Simply what's all in the system/application programmer's reference manual.


So what is the microarchitecture ?
that's what does not visible to the system/application programmer. These are the things that come under
it.
* caching mechanism [ whether it's a 2-way or 3-way cache, what kind of inter-cache communication is there when
multiple CPUS have their local caches (cache coherence) ]
* Pieplining. [ what kind of a pipeline is it? and how it is implemented , and how the pipeline stalls are avoided
or optimized out, interlocking or register forwarding, instruction scheduling and out of order execution units
and how they are implemented etc. etc.].
* support of the superscaling processing.
* Internal implementation of SMP [ for a example hyperthreading , there are two thread contexts which is maintained
by the processor and it could optimize and utilize the processor resources.
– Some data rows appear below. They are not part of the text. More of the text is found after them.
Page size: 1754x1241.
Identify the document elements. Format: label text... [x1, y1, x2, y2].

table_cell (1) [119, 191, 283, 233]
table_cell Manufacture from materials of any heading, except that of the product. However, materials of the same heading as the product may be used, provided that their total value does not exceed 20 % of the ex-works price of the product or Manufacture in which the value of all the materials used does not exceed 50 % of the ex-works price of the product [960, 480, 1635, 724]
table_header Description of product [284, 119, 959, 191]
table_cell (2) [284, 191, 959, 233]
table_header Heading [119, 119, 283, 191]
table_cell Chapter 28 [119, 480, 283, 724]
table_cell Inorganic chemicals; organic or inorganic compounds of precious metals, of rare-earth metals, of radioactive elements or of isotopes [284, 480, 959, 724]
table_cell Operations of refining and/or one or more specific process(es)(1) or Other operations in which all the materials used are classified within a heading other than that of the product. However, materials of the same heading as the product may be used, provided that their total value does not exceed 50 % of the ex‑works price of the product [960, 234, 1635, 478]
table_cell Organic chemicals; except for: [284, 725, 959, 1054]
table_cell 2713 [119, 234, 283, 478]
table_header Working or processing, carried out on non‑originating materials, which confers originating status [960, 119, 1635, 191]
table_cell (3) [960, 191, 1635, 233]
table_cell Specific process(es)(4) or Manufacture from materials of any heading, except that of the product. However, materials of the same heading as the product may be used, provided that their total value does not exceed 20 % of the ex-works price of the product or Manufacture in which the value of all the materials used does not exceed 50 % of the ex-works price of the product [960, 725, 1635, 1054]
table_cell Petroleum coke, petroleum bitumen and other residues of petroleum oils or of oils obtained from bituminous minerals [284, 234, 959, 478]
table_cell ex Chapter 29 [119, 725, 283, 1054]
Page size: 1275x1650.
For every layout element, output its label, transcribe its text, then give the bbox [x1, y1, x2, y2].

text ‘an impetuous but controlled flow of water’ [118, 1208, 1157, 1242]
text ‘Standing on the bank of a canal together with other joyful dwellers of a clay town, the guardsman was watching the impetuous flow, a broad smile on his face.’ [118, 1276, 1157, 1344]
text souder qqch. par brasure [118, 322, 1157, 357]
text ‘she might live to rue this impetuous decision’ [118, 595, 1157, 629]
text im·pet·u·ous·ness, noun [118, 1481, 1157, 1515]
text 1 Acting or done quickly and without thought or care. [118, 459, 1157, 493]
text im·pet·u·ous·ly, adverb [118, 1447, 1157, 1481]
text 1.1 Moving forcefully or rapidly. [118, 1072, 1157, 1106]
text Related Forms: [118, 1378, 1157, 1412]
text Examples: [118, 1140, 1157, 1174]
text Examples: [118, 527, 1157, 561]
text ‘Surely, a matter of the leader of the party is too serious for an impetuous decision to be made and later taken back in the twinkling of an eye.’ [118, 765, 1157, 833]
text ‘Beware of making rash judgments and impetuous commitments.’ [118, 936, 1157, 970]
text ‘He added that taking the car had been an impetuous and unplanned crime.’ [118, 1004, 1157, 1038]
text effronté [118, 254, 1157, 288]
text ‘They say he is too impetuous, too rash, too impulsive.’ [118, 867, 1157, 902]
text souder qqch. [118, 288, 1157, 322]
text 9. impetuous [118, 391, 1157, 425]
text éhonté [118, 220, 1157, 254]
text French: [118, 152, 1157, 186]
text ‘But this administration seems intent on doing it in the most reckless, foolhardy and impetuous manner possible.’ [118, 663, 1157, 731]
Please note that hyperthreading is a SMT
concept , but it shows to the operating system as the processor have just two SMP units.that's how it works.
So actually it's SMT units and it's belongs to microarchitecture but it's interface as a two SMP units where operating
system can see it , as a part of the instruction set architecture].
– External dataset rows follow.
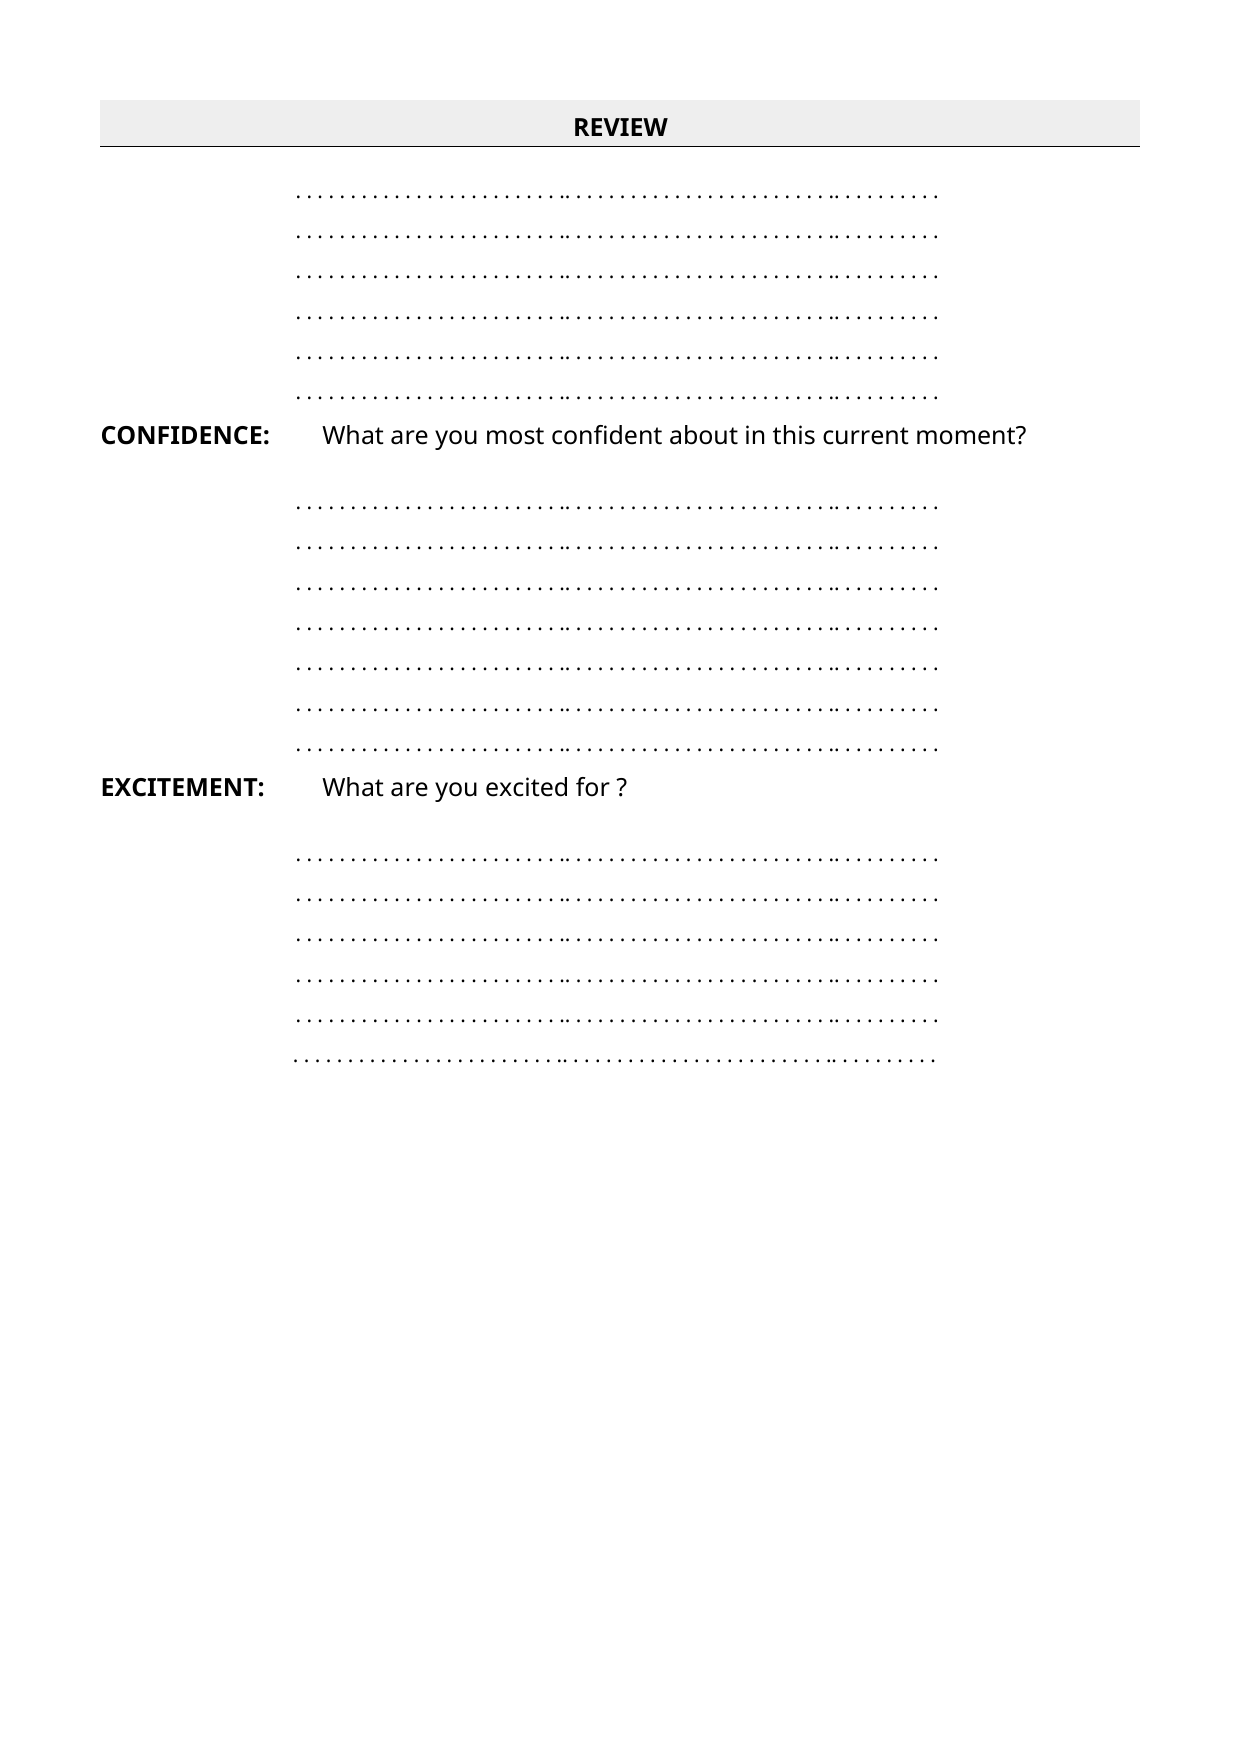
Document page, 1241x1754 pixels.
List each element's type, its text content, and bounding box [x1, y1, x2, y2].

text . . . . . . . . . . . . . . . . . . . . . . . . .. . . . . . . . . . . . . . . . . . . . . . . . .. . . . . . . . . . [100, 729, 1140, 757]
text . . . . . . . . . . . . . . . . . . . . . . . . .. . . . . . . . . . . . . . . . . . . . . . . . .. . . . . . . . . . [100, 879, 1140, 908]
text . . . . . . . . . . . . . . . . . . . . . . . . .. . . . . . . . . . . . . . . . . . . . . . . . .. . . . . . . . . . [100, 337, 1140, 366]
text . . . . . . . . . . . . . . . . . . . . . . . . .. . . . . . . . . . . . . . . . . . . . . . . . .. . . . . . . . . . [100, 527, 1140, 556]
text . . . . . . . . . . . . . . . . . . . . . . . . .. . . . . . . . . . . . . . . . . . . . . . . . .. . . . . . . . . . [100, 216, 1140, 244]
text . . . . . . . . . . . . . . . . . . . . . . . . .. . . . . . . . . . . . . . . . . . . . . . . . .. . . . . . . . . . [100, 487, 1140, 516]
text . . . . . . . . . . . . . . . . . . . . . . . . .. . . . . . . . . . . . . . . . . . . . . . . . .. . . . . . . . . . [100, 176, 1140, 204]
text . . . . . . . . . . . . . . . . . . . . . . . . .. . . . . . . . . . . . . . . . . . . . . . . . .. . . . . . . . . . [100, 297, 1140, 325]
text . . . . . . . . . . . . . . . . . . . . . . . . .. . . . . . . . . . . . . . . . . . . . . . . . .. . . . . . . . . . [100, 377, 1140, 406]
text . . . . . . . . . . . . . . . . . . . . . . . . .. . . . . . . . . . . . . . . . . . . . . . . . .. . . . . . . . . . [100, 608, 1140, 637]
subtitle EXCITEMENT: What are you excited for ? [100, 769, 1140, 803]
text . . . . . . . . . . . . . . . . . . . . . . . . .. . . . . . . . . . . . . . . . . . . . . . . . .. . . . . . . . . . [100, 256, 1140, 285]
text . . . . . . . . . . . . . . . . . . . . . . . . .. . . . . . . . . . . . . . . . . . . . . . . . .. . . . . . . . . . [100, 1000, 1140, 1028]
subtitle CONFIDENCE: What are you most confident about in this current moment? [100, 418, 1140, 452]
text . . . . . . . . . . . . . . . . . . . . . . . . .. . . . . . . . . . . . . . . . . . . . . . . . .. . . . . . . . . . [100, 839, 1140, 867]
text . . . . . . . . . . . . . . . . . . . . . . . . .. . . . . . . . . . . . . . . . . . . . . . . . .. . . . . . . . . . [100, 919, 1140, 948]
text . . . . . . . . . . . . . . . . . . . . . . . . .. . . . . . . . . . . . . . . . . . . . . . . . .. . . . . . . . . . [100, 960, 1140, 988]
text . . . . . . . . . . . . . . . . . . . . . . . . .. . . . . . . . . . . . . . . . . . . . . . . . .. . . . . . . . . . [100, 689, 1140, 717]
text . . . . . . . . . . . . . . . . . . . . . . . . .. . . . . . . . . . . . . . . . . . . . . . . . .. . . . . . . . . . [100, 648, 1140, 677]
text . . . . . . . . . . . . . . . . . . . . . . . . .. . . . . . . . . . . . . . . . . . . . . . . . .. . . . . . . . . . [100, 1040, 1140, 1069]
text . . . . . . . . . . . . . . . . . . . . . . . . .. . . . . . . . . . . . . . . . . . . . . . . . .. . . . . . . . . . [100, 568, 1140, 596]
And when it comes to memory organization these are the topics that you should cover.
* understanding of memory hierarchy. Highest level there are registers and caches and lower level
we have flash memory and magnetic disks.
* virtual and physical addressing of memory.
* paging and segmentation.
* exceptions and how the virtual memory manager works.
[ the mechanism how a page fault exception is used by the operating system to implement it's
replacement]
* Memory mapped files and swapping. [ you need to understand the mechanisms clearly].
* Structure of a typical executable file [ understand it's segments , and their purposes].
* caching memory.
* Mapping policies
* direct mapping.
* fully associative mapping.
* associative mapping.
* Timing.
* you could be able to calculate the time in the case of cache miss or case hit in multiple level
of cache.
* Replacement Policy.
* in the direct mapping there is no need to implement any replacement policy, but in other two
method there are two specific policies related to the cache block replacement.
[ FILO method, LRU method ]locality of reference.Their advantages and disadvantages.

So simply you can't study these all topics in a one hour. But you could done it in a one day[in the case of me:
done the most sades assignment that I've met].
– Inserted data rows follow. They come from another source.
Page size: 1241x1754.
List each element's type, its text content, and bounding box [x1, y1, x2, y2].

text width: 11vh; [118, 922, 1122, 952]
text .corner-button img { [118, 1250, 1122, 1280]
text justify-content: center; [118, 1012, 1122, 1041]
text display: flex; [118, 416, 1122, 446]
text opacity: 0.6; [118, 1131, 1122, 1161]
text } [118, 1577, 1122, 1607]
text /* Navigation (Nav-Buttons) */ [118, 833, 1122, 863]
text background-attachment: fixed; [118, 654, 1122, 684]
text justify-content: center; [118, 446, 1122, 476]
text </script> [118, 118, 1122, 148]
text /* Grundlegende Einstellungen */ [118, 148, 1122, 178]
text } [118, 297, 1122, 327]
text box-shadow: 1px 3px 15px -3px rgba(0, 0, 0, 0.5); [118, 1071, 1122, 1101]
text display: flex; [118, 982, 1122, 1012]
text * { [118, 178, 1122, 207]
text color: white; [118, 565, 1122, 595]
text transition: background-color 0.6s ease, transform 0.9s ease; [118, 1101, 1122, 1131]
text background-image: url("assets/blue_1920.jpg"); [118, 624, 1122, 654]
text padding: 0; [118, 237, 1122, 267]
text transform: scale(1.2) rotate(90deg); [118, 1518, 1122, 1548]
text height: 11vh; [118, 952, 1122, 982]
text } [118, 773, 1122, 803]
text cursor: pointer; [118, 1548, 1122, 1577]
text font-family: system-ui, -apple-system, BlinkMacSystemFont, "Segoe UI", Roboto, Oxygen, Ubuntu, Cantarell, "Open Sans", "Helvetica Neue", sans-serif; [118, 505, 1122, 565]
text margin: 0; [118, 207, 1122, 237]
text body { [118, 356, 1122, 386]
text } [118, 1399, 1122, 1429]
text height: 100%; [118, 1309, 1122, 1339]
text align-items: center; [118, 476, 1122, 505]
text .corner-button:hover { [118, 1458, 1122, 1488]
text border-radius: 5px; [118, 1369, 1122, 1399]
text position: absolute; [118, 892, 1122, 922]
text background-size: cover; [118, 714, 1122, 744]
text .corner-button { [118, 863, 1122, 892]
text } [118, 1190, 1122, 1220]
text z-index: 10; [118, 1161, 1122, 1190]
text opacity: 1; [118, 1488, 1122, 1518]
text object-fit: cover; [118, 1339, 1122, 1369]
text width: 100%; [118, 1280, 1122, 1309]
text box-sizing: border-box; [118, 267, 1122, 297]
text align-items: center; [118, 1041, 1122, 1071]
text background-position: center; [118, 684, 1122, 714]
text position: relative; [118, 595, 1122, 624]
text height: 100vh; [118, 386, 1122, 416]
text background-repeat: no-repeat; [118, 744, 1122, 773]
And when you referring to the computer architecture Quantitative approach please read the appendix before
you understand the concepts. Otherwise it's worthless.Appendix A is important to read, because it covers the
half of the geek alphabet.(I've wasted around 1 hour struggling with that without referring to the Appendix
damm it :evil: ).

Hope you'll have a nice day(believe me it's, even it's the most sadest assignment till now).Any unclear things
please use this thread to ask. I'll help if I could. 24 hours is more than enough believe me, but don't skip the
topics.

--sandun--

Re: More about CPU Organization & Instruction Set Architecture

Posted: Tue Feb 28, 2012 6:59 pm
by Nipuna
Thank you I'll ask.

But I rather read the book Neo said than those videos. Because I don't like those videos lectures. :|

Even this time I don't have a clear idea about those topics in BIT actually there are another 2 subjects too. here are those all subjects I am not clear with.

Number Systems
Boolean Logic
CPU Organization.

Actually in all above 3, I understand a very little of them. So I thought to write for the exam with what I know, I don't like to work hard on them because if I do I will forget the other good subjects too like happened in semester 2.